Records from a data source
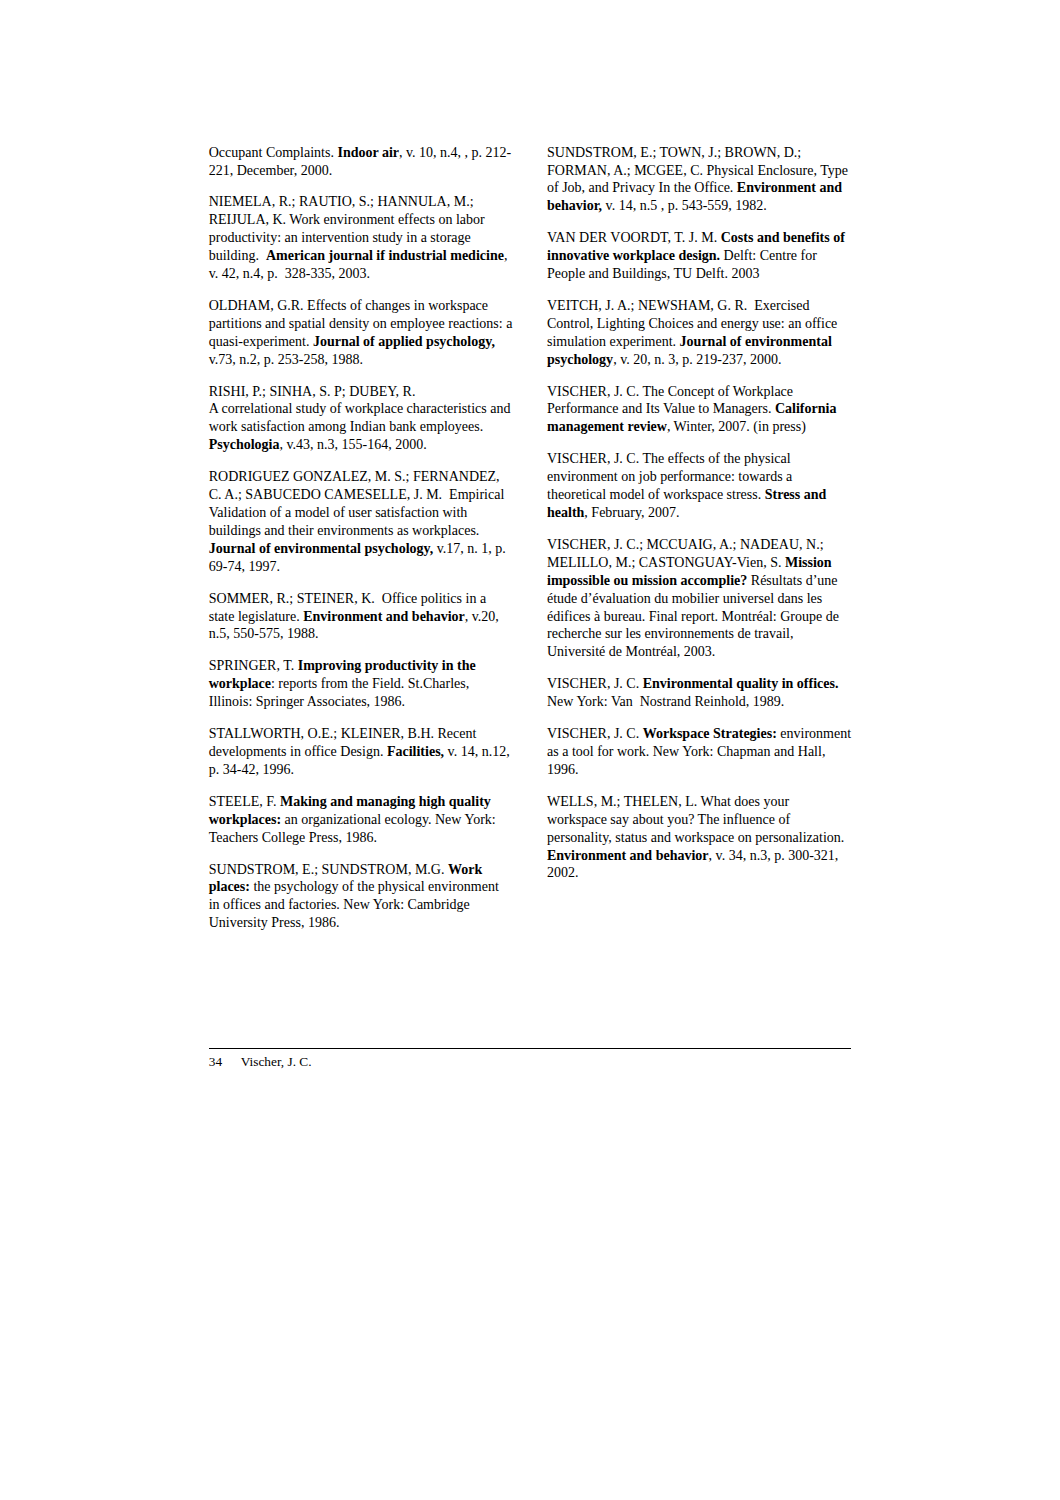Occupant Complaints. Indoor air, v. 10, n.4, , p. 212-221, December, 2000.
NIEMELA, R.; RAUTIO, S.; HANNULA, M.; REIJULA, K. Work environment effects on labor productivity: an intervention study in a storage building. American journal if industrial medicine, v. 42, n.4, p. 328-335, 2003.
OLDHAM, G.R. Effects of changes in workspace partitions and spatial density on employee reactions: a quasi-experiment. Journal of applied psychology, v.73, n.2, p. 253-258, 1988.
RISHI, P.; SINHA, S. P; DUBEY, R.
A correlational study of workplace characteristics and work satisfaction among Indian bank employees. Psychologia, v.43, n.3, 155-164, 2000.
RODRIGUEZ GONZALEZ, M. S.; FERNANDEZ, C. A.; SABUCEDO CAMESELLE, J. M. Empirical Validation of a model of user satisfaction with buildings and their environments as workplaces. Journal of environmental psychology, v.17, n. 1, p. 69-74, 1997.
SOMMER, R.; STEINER, K. Office politics in a state legislature. Environment and behavior, v.20, n.5, 550-575, 1988.
SPRINGER, T. Improving productivity in the workplace: reports from the Field. St.Charles, Illinois: Springer Associates, 1986.
STALLWORTH, O.E.; KLEINER, B.H. Recent developments in office Design. Facilities, v. 14, n.12, p. 34-42, 1996.
STEELE, F. Making and managing high quality workplaces: an organizational ecology. New York: Teachers College Press, 1986.
SUNDSTROM, E.; SUNDSTROM, M.G. Work places: the psychology of the physical environment in offices and factories. New York: Cambridge University Press, 1986.
SUNDSTROM, E.; TOWN, J.; BROWN, D.; FORMAN, A.; MCGEE, C. Physical Enclosure, Type of Job, and Privacy In the Office. Environment and behavior, v. 14, n.5 , p. 543-559, 1982.
VAN DER VOORDT, T. J. M. Costs and benefits of innovative workplace design. Delft: Centre for People and Buildings, TU Delft. 2003
VEITCH, J. A.; NEWSHAM, G. R. Exercised Control, Lighting Choices and energy use: an office simulation experiment. Journal of environmental psychology, v. 20, n. 3, p. 219-237, 2000.
VISCHER, J. C. The Concept of Workplace Performance and Its Value to Managers. California management review, Winter, 2007. (in press)
VISCHER, J. C. The effects of the physical environment on job performance: towards a theoretical model of workspace stress. Stress and health, February, 2007.
VISCHER, J. C.; MCCUAIG, A.; NADEAU, N.; MELILLO, M.; CASTONGUAY-Vien, S. Mission impossible ou mission accomplie? Résultats d’une étude d’évaluation du mobilier universel dans les édifices à bureau. Final report. Montréal: Groupe de recherche sur les environnements de travail, Université de Montréal, 2003.
VISCHER, J. C. Environmental quality in offices. New York: Van Nostrand Reinhold, 1989.
VISCHER, J. C. Workspace Strategies: environment as a tool for work. New York: Chapman and Hall, 1996.
WELLS, M.; THELEN, L. What does your workspace say about you? The influence of personality, status and workspace on personalization. Environment and behavior, v. 34, n.3, p. 300-321, 2002.
34 Vischer, J. C.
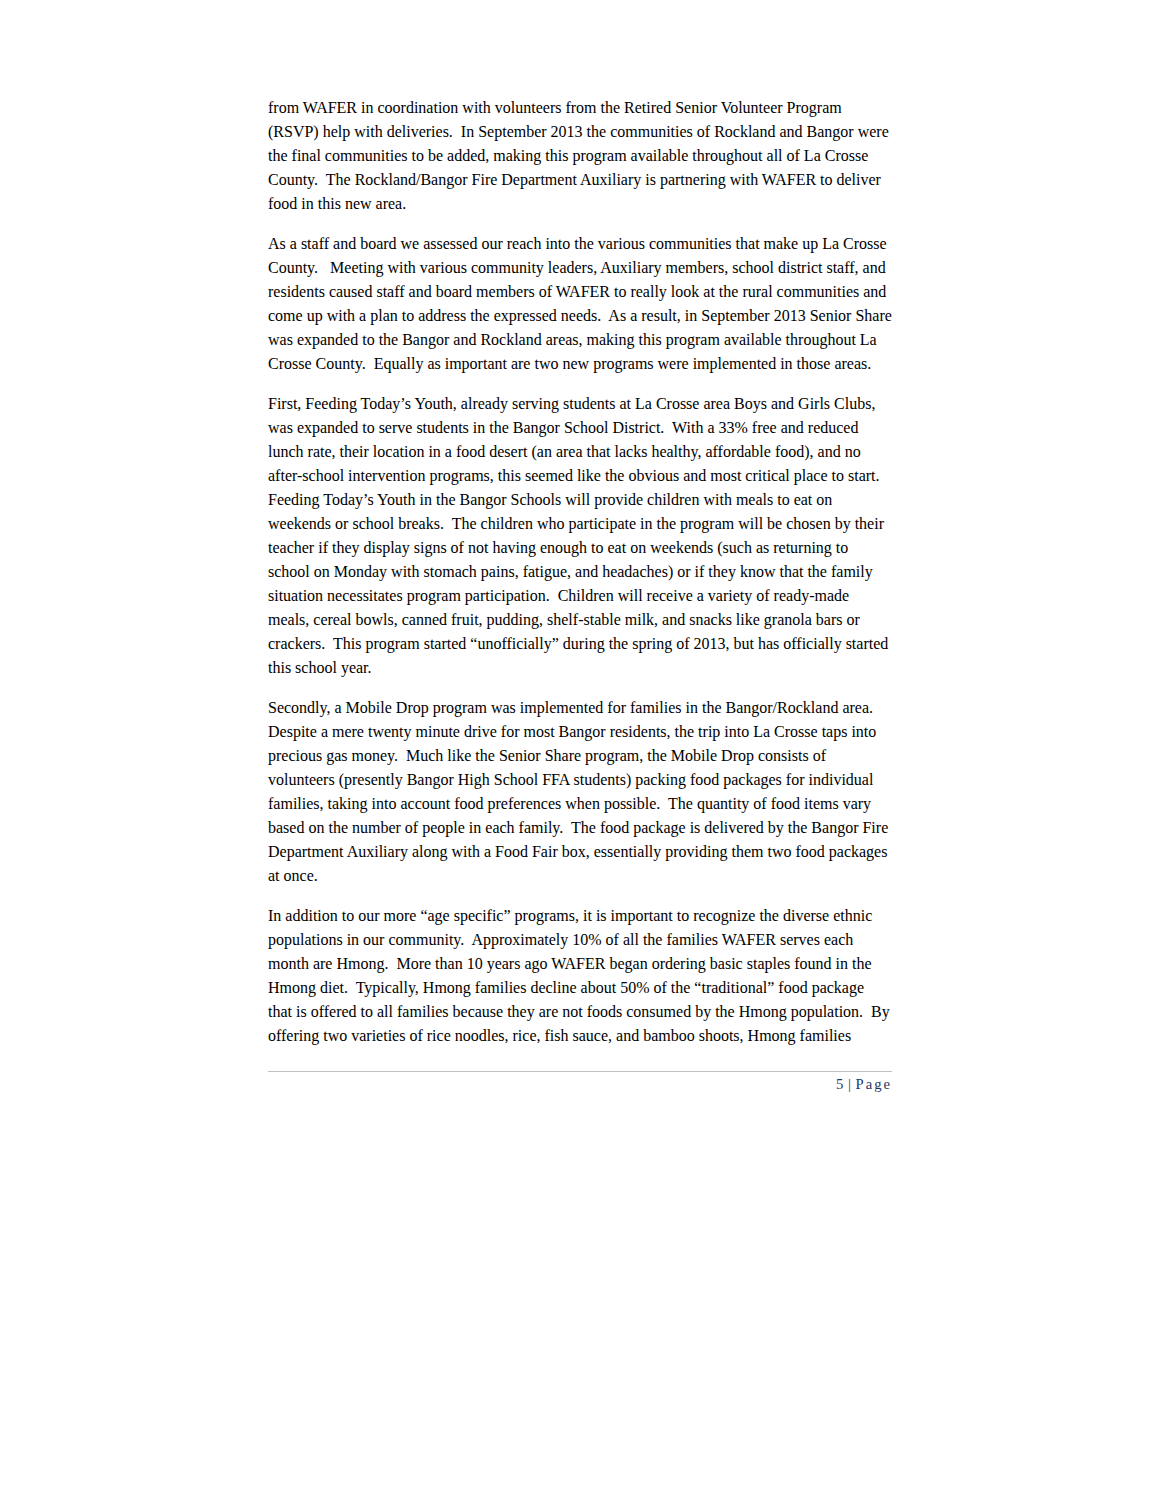from WAFER in coordination with volunteers from the Retired Senior Volunteer Program (RSVP) help with deliveries. In September 2013 the communities of Rockland and Bangor were the final communities to be added, making this program available throughout all of La Crosse County. The Rockland/Bangor Fire Department Auxiliary is partnering with WAFER to deliver food in this new area.
As a staff and board we assessed our reach into the various communities that make up La Crosse County. Meeting with various community leaders, Auxiliary members, school district staff, and residents caused staff and board members of WAFER to really look at the rural communities and come up with a plan to address the expressed needs. As a result, in September 2013 Senior Share was expanded to the Bangor and Rockland areas, making this program available throughout La Crosse County. Equally as important are two new programs were implemented in those areas.
First, Feeding Today’s Youth, already serving students at La Crosse area Boys and Girls Clubs, was expanded to serve students in the Bangor School District. With a 33% free and reduced lunch rate, their location in a food desert (an area that lacks healthy, affordable food), and no after-school intervention programs, this seemed like the obvious and most critical place to start. Feeding Today’s Youth in the Bangor Schools will provide children with meals to eat on weekends or school breaks. The children who participate in the program will be chosen by their teacher if they display signs of not having enough to eat on weekends (such as returning to school on Monday with stomach pains, fatigue, and headaches) or if they know that the family situation necessitates program participation. Children will receive a variety of ready-made meals, cereal bowls, canned fruit, pudding, shelf-stable milk, and snacks like granola bars or crackers. This program started “unofficially” during the spring of 2013, but has officially started this school year.
Secondly, a Mobile Drop program was implemented for families in the Bangor/Rockland area. Despite a mere twenty minute drive for most Bangor residents, the trip into La Crosse taps into precious gas money. Much like the Senior Share program, the Mobile Drop consists of volunteers (presently Bangor High School FFA students) packing food packages for individual families, taking into account food preferences when possible. The quantity of food items vary based on the number of people in each family. The food package is delivered by the Bangor Fire Department Auxiliary along with a Food Fair box, essentially providing them two food packages at once.
In addition to our more “age specific” programs, it is important to recognize the diverse ethnic populations in our community. Approximately 10% of all the families WAFER serves each month are Hmong. More than 10 years ago WAFER began ordering basic staples found in the Hmong diet. Typically, Hmong families decline about 50% of the “traditional” food package that is offered to all families because they are not foods consumed by the Hmong population. By offering two varieties of rice noodles, rice, fish sauce, and bamboo shoots, Hmong families
5 | Page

Work to complete
Omit the pictures. Repeat the rest of the data exactly.

Response area
Occupant Complaints. Indoor air, v. 10, n.4, , p. 212-221, December, 2000.
NIEMELA, R.; RAUTIO, S.; HANNULA, M.; REIJULA, K. Work environment effects on labor productivity: an intervention study in a storage building. American journal if industrial medicine, v. 42, n.4, p. 328-335, 2003.
OLDHAM, G.R. Effects of changes in workspace partitions and spatial density on employee reactions: a quasi-experiment. Journal of applied psychology, v.73, n.2, p. 253-258, 1988.
RISHI, P.; SINHA, S. P; DUBEY, R.
A correlational study of workplace characteristics and work satisfaction among Indian bank employees. Psychologia, v.43, n.3, 155-164, 2000.
RODRIGUEZ GONZALEZ, M. S.; FERNANDEZ, C. A.; SABUCEDO CAMESELLE, J. M. Empirical Validation of a model of user satisfaction with buildings and their environments as workplaces. Journal of environmental psychology, v.17, n. 1, p. 69-74, 1997.
SOMMER, R.; STEINER, K. Office politics in a state legislature. Environment and behavior, v.20, n.5, 550-575, 1988.
SPRINGER, T. Improving productivity in the workplace: reports from the Field. St.Charles, Illinois: Springer Associates, 1986.
STALLWORTH, O.E.; KLEINER, B.H. Recent developments in office Design. Facilities, v. 14, n.12, p. 34-42, 1996.
STEELE, F. Making and managing high quality workplaces: an organizational ecology. New York: Teachers College Press, 1986.
SUNDSTROM, E.; SUNDSTROM, M.G. Work places: the psychology of the physical environment in offices and factories. New York: Cambridge University Press, 1986.
SUNDSTROM, E.; TOWN, J.; BROWN, D.; FORMAN, A.; MCGEE, C. Physical Enclosure, Type of Job, and Privacy In the Office. Environment and behavior, v. 14, n.5 , p. 543-559, 1982.
VAN DER VOORDT, T. J. M. Costs and benefits of innovative workplace design. Delft: Centre for People and Buildings, TU Delft. 2003
VEITCH, J. A.; NEWSHAM, G. R. Exercised Control, Lighting Choices and energy use: an office simulation experiment. Journal of environmental psychology, v. 20, n. 3, p. 219-237, 2000.
VISCHER, J. C. The Concept of Workplace Performance and Its Value to Managers. California management review, Winter, 2007. (in press)
VISCHER, J. C. The effects of the physical environment on job performance: towards a theoretical model of workspace stress. Stress and health, February, 2007.
VISCHER, J. C.; MCCUAIG, A.; NADEAU, N.; MELILLO, M.; CASTONGUAY-Vien, S. Mission impossible ou mission accomplie? Résultats d’une étude d’évaluation du mobilier universel dans les édifices à bureau. Final report. Montréal: Groupe de recherche sur les environnements de travail, Université de Montréal, 2003.
VISCHER, J. C. Environmental quality in offices. New York: Van Nostrand Reinhold, 1989.
VISCHER, J. C. Workspace Strategies: environment as a tool for work. New York: Chapman and Hall, 1996.
WELLS, M.; THELEN, L. What does your workspace say about you? The influence of personality, status and workspace on personalization. Environment and behavior, v. 34, n.3, p. 300-321, 2002.
34 Vischer, J. C.
from WAFER in coordination with volunteers from the Retired Senior Volunteer Program (RSVP) help with deliveries. In September 2013 the communities of Rockland and Bangor were the final communities to be added, making this program available throughout all of La Crosse County. The Rockland/Bangor Fire Department Auxiliary is partnering with WAFER to deliver food in this new area.
As a staff and board we assessed our reach into the various communities that make up La Crosse County. Meeting with various community leaders, Auxiliary members, school district staff, and residents caused staff and board members of WAFER to really look at the rural communities and come up with a plan to address the expressed needs. As a result, in September 2013 Senior Share was expanded to the Bangor and Rockland areas, making this program available throughout La Crosse County. Equally as important are two new programs were implemented in those areas.
First, Feeding Today’s Youth, already serving students at La Crosse area Boys and Girls Clubs, was expanded to serve students in the Bangor School District. With a 33% free and reduced lunch rate, their location in a food desert (an area that lacks healthy, affordable food), and no after-school intervention programs, this seemed like the obvious and most critical place to start. Feeding Today’s Youth in the Bangor Schools will provide children with meals to eat on weekends or school breaks. The children who participate in the program will be chosen by their teacher if they display signs of not having enough to eat on weekends (such as returning to school on Monday with stomach pains, fatigue, and headaches) or if they know that the family situation necessitates program participation. Children will receive a variety of ready-made meals, cereal bowls, canned fruit, pudding, shelf-stable milk, and snacks like granola bars or crackers. This program started “unofficially” during the spring of 2013, but has officially started this school year.
Secondly, a Mobile Drop program was implemented for families in the Bangor/Rockland area. Despite a mere twenty minute drive for most Bangor residents, the trip into La Crosse taps into precious gas money. Much like the Senior Share program, the Mobile Drop consists of volunteers (presently Bangor High School FFA students) packing food packages for individual families, taking into account food preferences when possible. The quantity of food items vary based on the number of people in each family. The food package is delivered by the Bangor Fire Department Auxiliary along with a Food Fair box, essentially providing them two food packages at once.
In addition to our more “age specific” programs, it is important to recognize the diverse ethnic populations in our community. Approximately 10% of all the families WAFER serves each month are Hmong. More than 10 years ago WAFER began ordering basic staples found in the Hmong diet. Typically, Hmong families decline about 50% of the “traditional” food package that is offered to all families because they are not foods consumed by the Hmong population. By offering two varieties of rice noodles, rice, fish sauce, and bamboo shoots, Hmong families
5 | Page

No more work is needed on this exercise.